Mintzberg: “Wow, it’s a big list! The one myth I would absolutely attack is the separation of leadership from management. The idea that leaders are separate from managers means that if you’re leading without managing, you don’t know what’s going on, and if you’re managing without leading, you’re pretty uninspiring. So, managing and leading have to be combined together. The myth of leadership in general—the notion that one person is going to come in and change the whole organization—is very damaging. I’d like to shatter the myth of what I would call leadership versus communityship. Certainly communities need leaders, but good leaders recognize the importance of culture and community. Leaders and managers need communities.”
Are there any organizations you especially admire as models of management?
Mintzberg: “You have to be inside an organization to know what’s real. So, rather than name names, I’d say, as a general rule, almost all the organization people I truly admire have a sense of communityship. We have a little organization called CoachingOurselves.com, which enables practicing managers to develop themselves in small groups. The entire staff is about eight people. We just had a three-day retreat. We had major customers from all over the world—Europe, Asia—flying in, at their own expense and on their own time. We had advisors and we had authors of the topics we write about. They were all there because they love what we’re doing; they think it’s a movement as much as a business. Phil LeNir, who runs the program, just has this chemistry. Everybody feels engaged and part of it—everybody’s a member. Organizations with that sense of communityship, organizations that inspire that sort of enthusiasm, are models of management worth emulating, I think.”

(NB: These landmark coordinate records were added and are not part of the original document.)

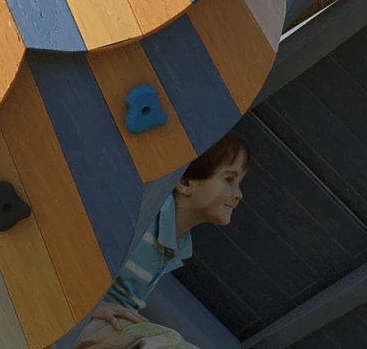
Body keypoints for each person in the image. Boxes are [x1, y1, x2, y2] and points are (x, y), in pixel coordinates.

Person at [72, 133, 250, 349]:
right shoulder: (142, 216)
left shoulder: (177, 242)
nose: (238, 194)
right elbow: (71, 257)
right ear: (185, 182)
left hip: (104, 328)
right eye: (229, 180)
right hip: (76, 321)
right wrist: (90, 310)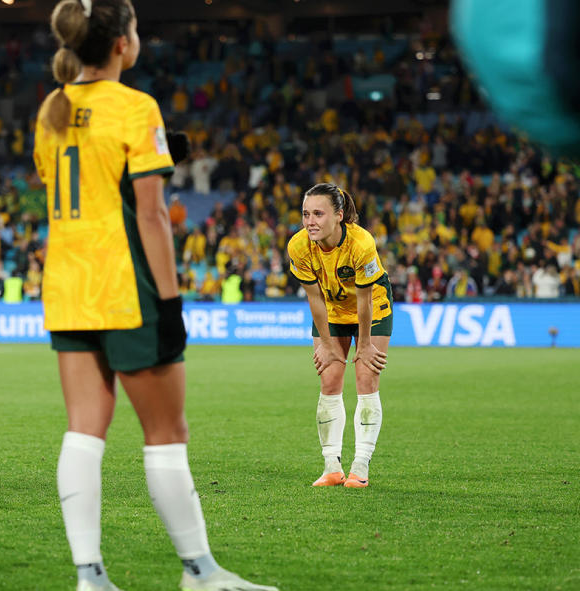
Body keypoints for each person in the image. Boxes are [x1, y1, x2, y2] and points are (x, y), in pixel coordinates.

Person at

Do you have any final thoughts to inspire or incite today’s and tomorrow’s managers?
Mintzberg: “I think management is a critically important function in society, and it becomes more important and more functional when people don’t overemphasize their importance as managers. A manager’s job is really to help create a system where other people can be very constructive. Managing is about the feeling and the seeing and the doing, about balancing leadership with communityship, and it’s often messier than managers think. Managing is a job not for supermen or superwomen, but for flawed and caring humans.”
Henry Mintzberg is Cleghorn Professor of Management Studies at McGill University in Montreal and the winner of awards from the most prestigious academic and practitioner institutions in management. He was ranked in the top ten in the Wall Street Journal’s list of influential business thinkers.